As a home buyer, you probably gauge how hot the market is based on several different statistics. Among them are average selling price, days-on-market (DOM), and days-to-offer (DTO). As you evaluate days-to-offer statistics in the MA real estate market, it’s important to understand common real estate practices. DTO figures do not always accurately reflect how hot the market is based on a few of these practices.
Showings & Deadlines
The MA real estate market is pretty hot right now. Homes are going under agreement quickly after receiving multiple offers. A common practice by real estate agents is to begin showings at the open house and to set an offer deadline a few days later.
Showings Delayed Until Open House
Why begin showings at the open house? There are so many buyers on the market right now (more than there are listings) that asking buyers to wait until the open house makes showings more manageable. Otherwise, homes could have 60 showings within 3 days, which would be a huge inconvenience for most sellers. Since listings are entered into the local MLS system before the open house, the first few days on market are really lag days.
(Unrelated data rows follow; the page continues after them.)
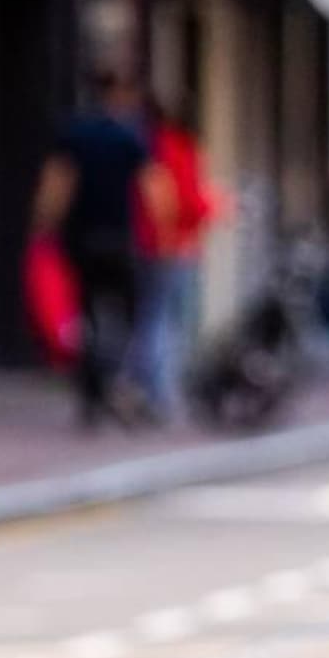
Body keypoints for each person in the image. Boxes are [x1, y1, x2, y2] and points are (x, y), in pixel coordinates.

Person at [31, 68, 159, 429]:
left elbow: (56, 186)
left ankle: (92, 392)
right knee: (130, 315)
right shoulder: (129, 137)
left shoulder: (74, 134)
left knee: (85, 315)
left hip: (80, 239)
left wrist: (44, 227)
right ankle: (116, 382)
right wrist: (160, 236)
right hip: (118, 238)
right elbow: (154, 188)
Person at [129, 98, 222, 421]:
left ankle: (146, 386)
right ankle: (158, 391)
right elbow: (184, 199)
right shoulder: (178, 148)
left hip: (147, 244)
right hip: (173, 246)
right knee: (168, 320)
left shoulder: (149, 145)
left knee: (151, 316)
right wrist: (218, 206)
In addition to the showing delay, offers are delayed for a few days after the open house. This allows all buyers time to evaluate the property and prepare their contracts. It also improves the chances of a bidding war. However, again, this can create a few lag days.
More Accurate Days-to-Offer Statistics in the MA Real Estate Market
In many areas throughout Eastern MA, particularly in and around Boston, most homes would go under agreement the very first day if not for the real estate practices described above. Instead, days-to-offer figures are much higher, by several days or up to a week. Buyers looking at these figures may be under the impression that they have a week to decide whether to submit an offer, but that’s simply not true. Homes that are properly priced and in good condition would go under agreement within a single day, if not for the real estate practices noted above.